- WORK ORDER:
If a line in the listing below includes the string "neck", pull it out.

- INPUT FOR THIS TASK:
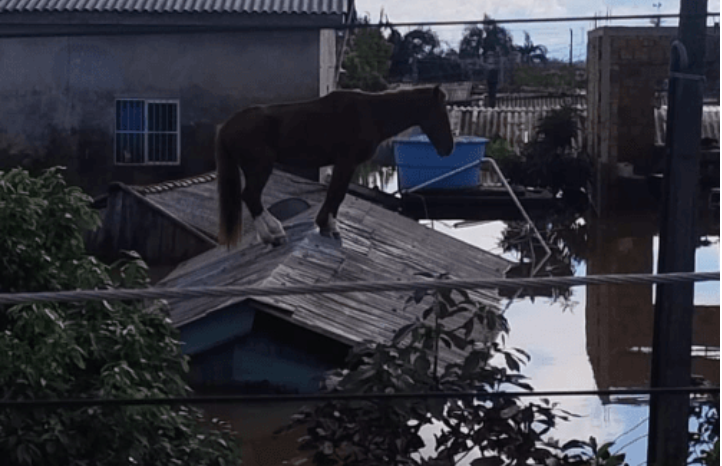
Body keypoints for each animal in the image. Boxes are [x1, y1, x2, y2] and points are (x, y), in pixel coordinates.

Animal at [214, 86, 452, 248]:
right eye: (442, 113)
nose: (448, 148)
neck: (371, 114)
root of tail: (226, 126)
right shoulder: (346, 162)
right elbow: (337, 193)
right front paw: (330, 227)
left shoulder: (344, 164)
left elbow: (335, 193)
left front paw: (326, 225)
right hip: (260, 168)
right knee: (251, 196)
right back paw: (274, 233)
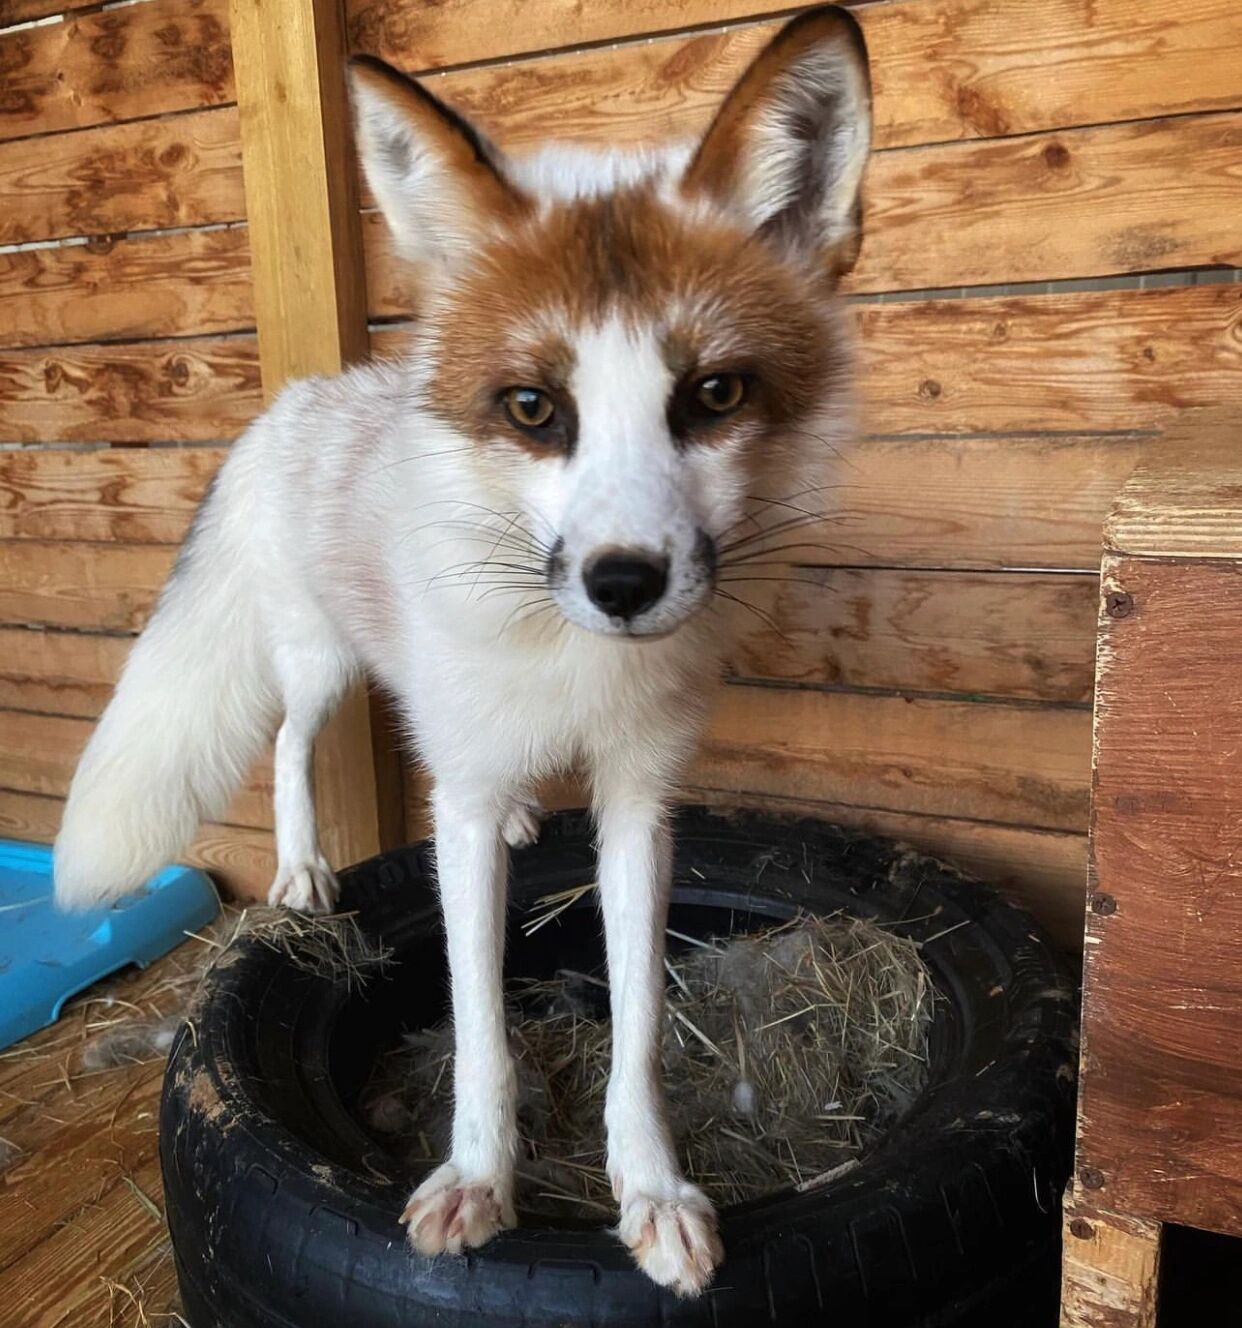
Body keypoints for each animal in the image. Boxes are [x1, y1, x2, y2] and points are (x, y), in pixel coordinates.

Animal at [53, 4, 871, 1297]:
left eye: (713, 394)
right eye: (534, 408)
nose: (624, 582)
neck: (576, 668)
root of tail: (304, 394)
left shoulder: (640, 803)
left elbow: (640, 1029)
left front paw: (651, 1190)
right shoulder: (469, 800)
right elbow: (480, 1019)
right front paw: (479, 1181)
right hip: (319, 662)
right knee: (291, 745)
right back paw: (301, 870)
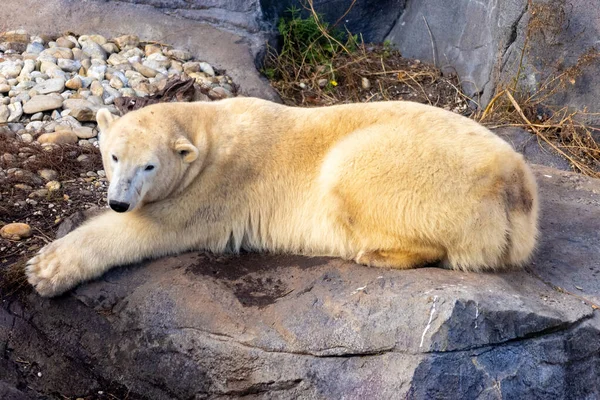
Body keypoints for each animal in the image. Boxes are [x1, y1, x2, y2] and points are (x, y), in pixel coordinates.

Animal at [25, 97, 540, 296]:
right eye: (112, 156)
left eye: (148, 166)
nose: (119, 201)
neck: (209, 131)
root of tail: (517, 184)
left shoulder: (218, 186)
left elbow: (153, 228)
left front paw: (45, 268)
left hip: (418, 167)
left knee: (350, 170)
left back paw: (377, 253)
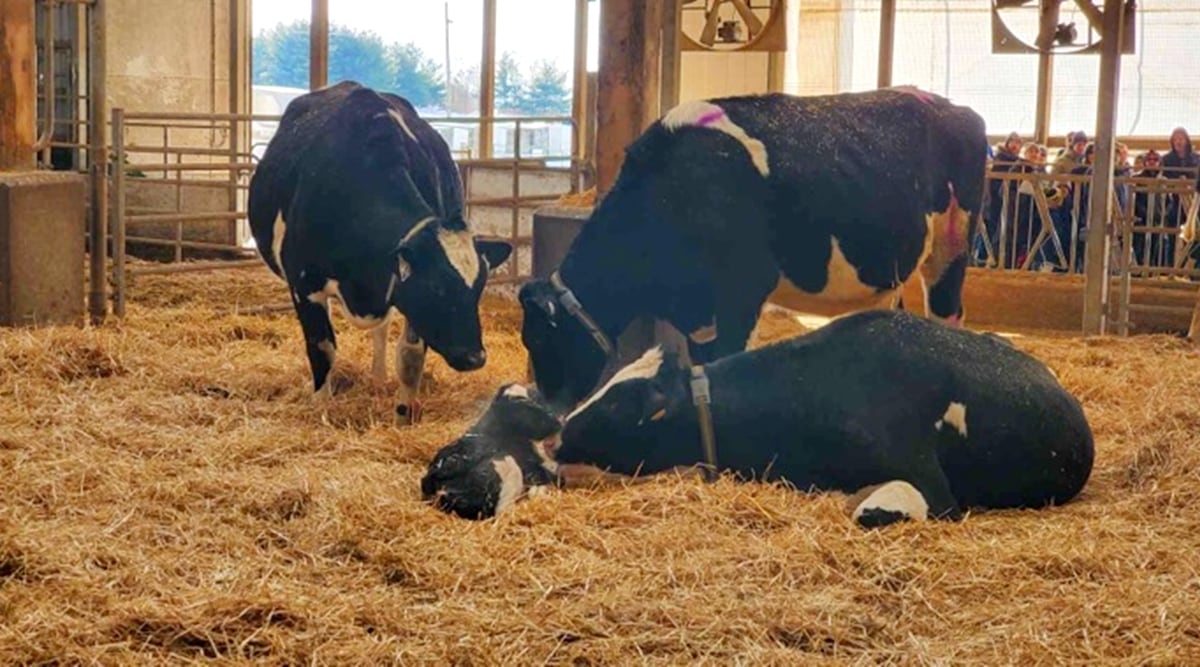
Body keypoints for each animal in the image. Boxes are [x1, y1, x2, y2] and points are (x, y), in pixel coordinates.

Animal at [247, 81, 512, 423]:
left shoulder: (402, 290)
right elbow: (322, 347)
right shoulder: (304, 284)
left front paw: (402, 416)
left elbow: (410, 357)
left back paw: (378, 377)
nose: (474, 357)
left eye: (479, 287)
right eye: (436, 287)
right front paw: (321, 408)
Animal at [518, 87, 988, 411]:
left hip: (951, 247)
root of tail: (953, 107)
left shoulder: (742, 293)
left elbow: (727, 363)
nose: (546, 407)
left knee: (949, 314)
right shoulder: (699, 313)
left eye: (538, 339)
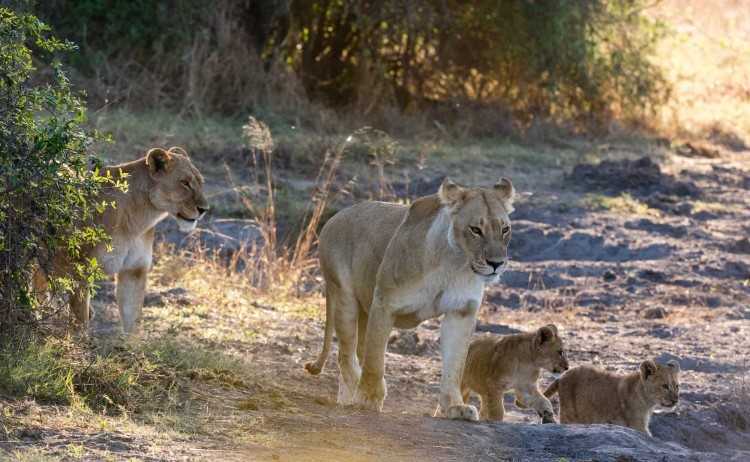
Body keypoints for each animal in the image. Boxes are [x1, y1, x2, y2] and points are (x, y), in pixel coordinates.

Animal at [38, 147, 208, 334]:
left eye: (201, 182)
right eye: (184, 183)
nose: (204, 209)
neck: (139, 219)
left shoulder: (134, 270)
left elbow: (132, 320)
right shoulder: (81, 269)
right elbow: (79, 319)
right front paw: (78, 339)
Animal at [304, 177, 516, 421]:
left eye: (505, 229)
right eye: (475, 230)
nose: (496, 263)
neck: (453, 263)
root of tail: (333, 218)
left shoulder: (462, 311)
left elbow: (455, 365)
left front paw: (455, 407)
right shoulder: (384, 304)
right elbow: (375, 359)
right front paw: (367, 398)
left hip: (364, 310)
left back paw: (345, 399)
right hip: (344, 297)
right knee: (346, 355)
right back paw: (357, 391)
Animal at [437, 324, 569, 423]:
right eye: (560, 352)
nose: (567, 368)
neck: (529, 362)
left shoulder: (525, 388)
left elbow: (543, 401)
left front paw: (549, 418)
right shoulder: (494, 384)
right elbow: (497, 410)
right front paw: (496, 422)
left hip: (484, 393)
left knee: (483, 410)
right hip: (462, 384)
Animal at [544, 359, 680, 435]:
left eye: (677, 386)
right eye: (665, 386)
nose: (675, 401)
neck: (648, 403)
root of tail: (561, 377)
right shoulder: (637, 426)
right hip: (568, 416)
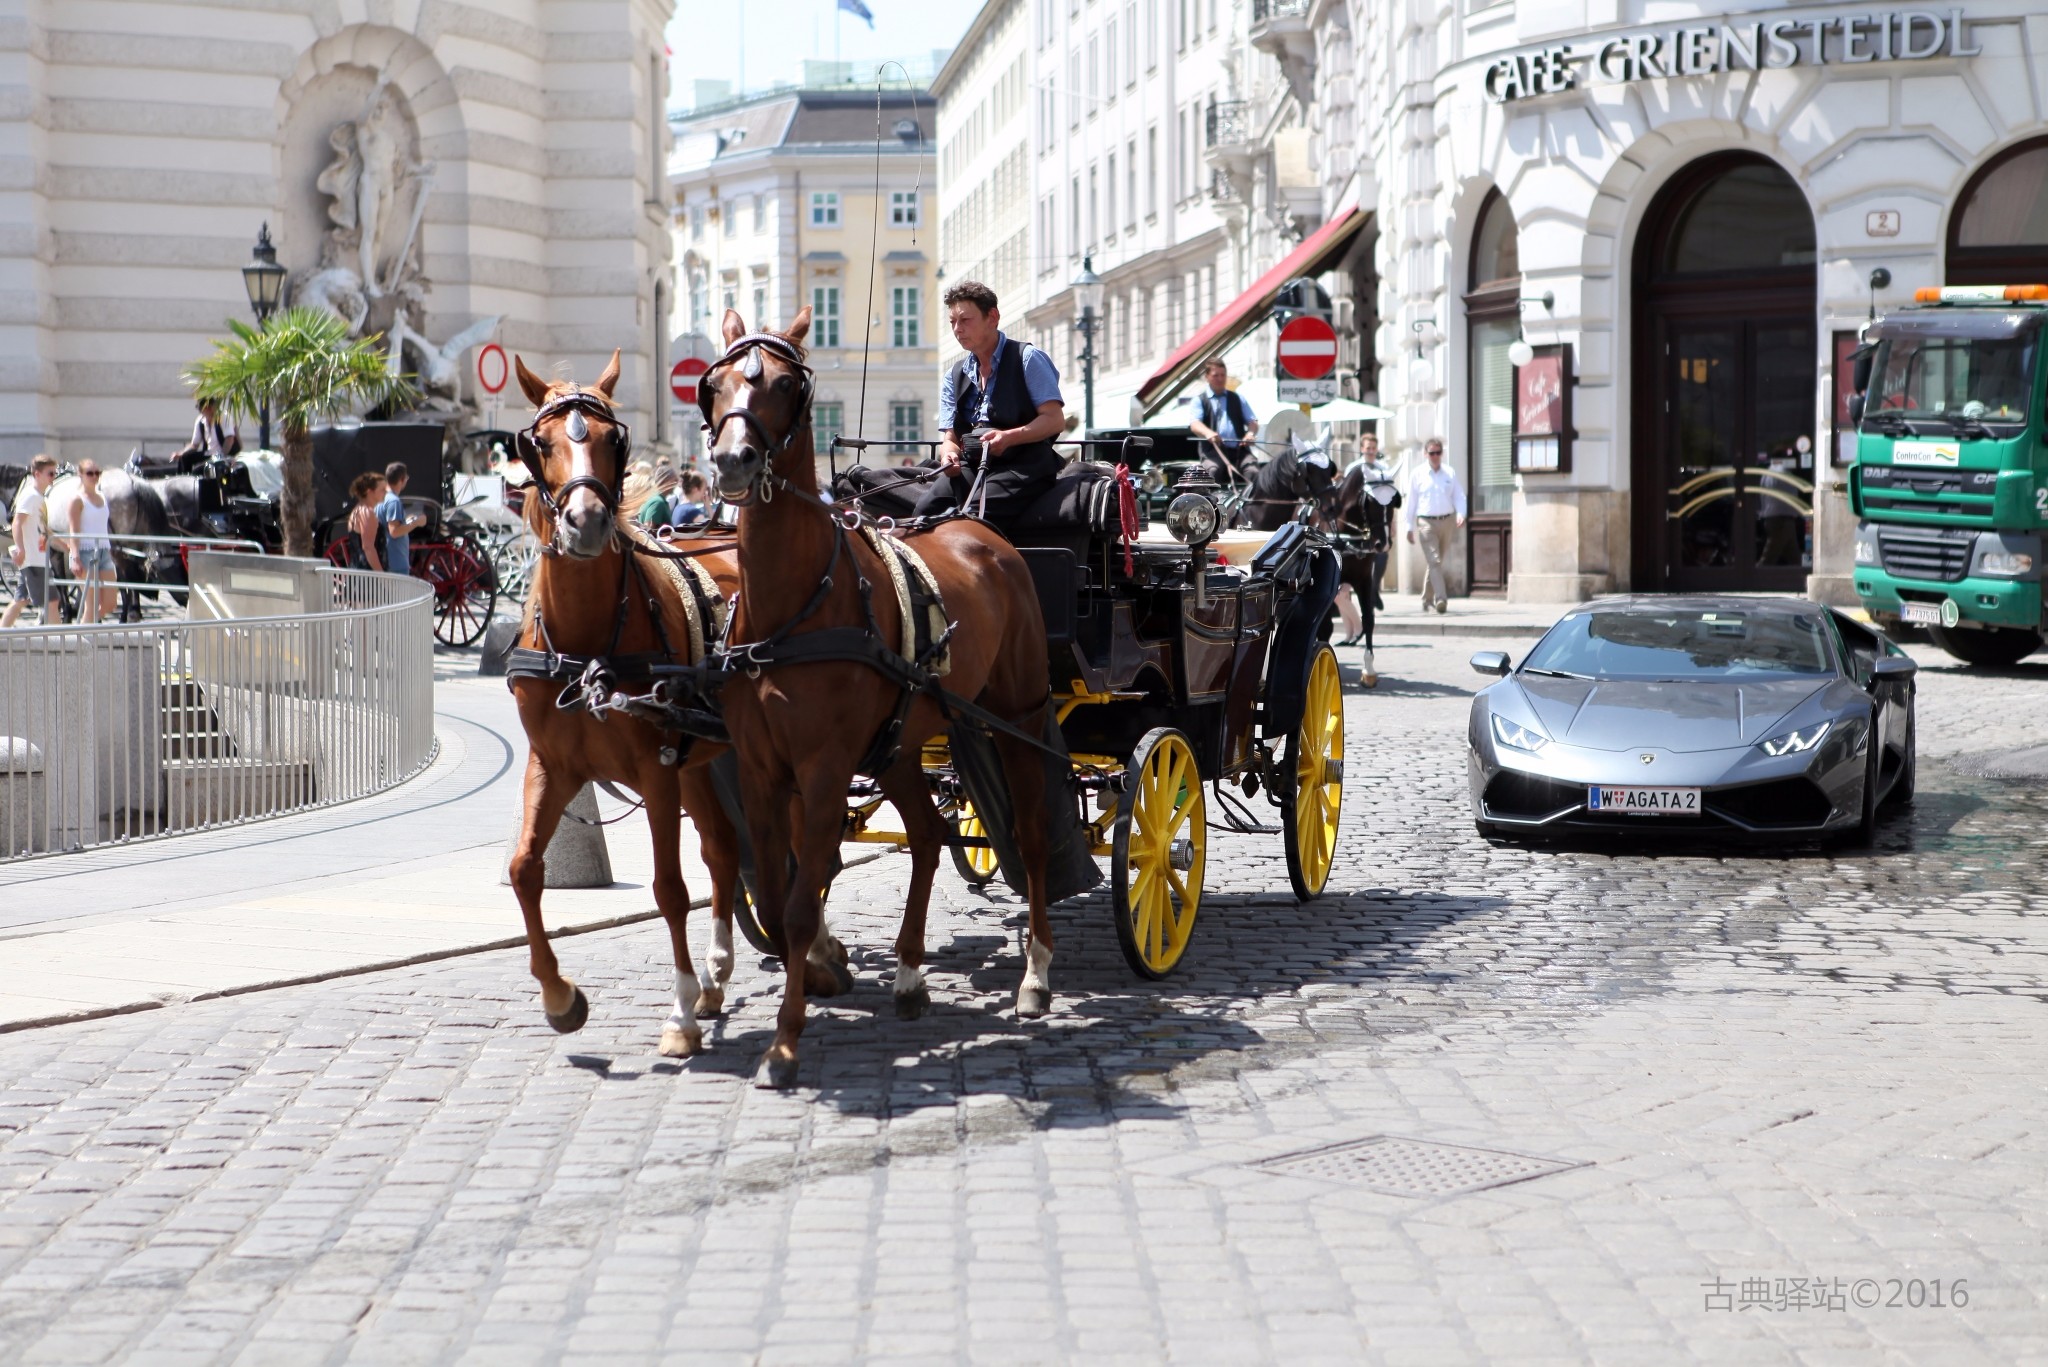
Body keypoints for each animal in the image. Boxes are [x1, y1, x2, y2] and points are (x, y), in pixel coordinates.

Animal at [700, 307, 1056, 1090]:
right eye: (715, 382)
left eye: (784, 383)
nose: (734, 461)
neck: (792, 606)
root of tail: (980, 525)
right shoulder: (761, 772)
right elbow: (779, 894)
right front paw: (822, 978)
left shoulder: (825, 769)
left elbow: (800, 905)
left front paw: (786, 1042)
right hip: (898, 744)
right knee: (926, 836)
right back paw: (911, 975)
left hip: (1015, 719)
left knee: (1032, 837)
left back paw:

- ANSWER SPACE:
neck: (371, 114)
neck: (576, 668)
neck: (209, 131)
neck: (139, 219)
neck: (453, 263)
neck: (529, 362)
neck: (648, 403)
neck: (792, 606)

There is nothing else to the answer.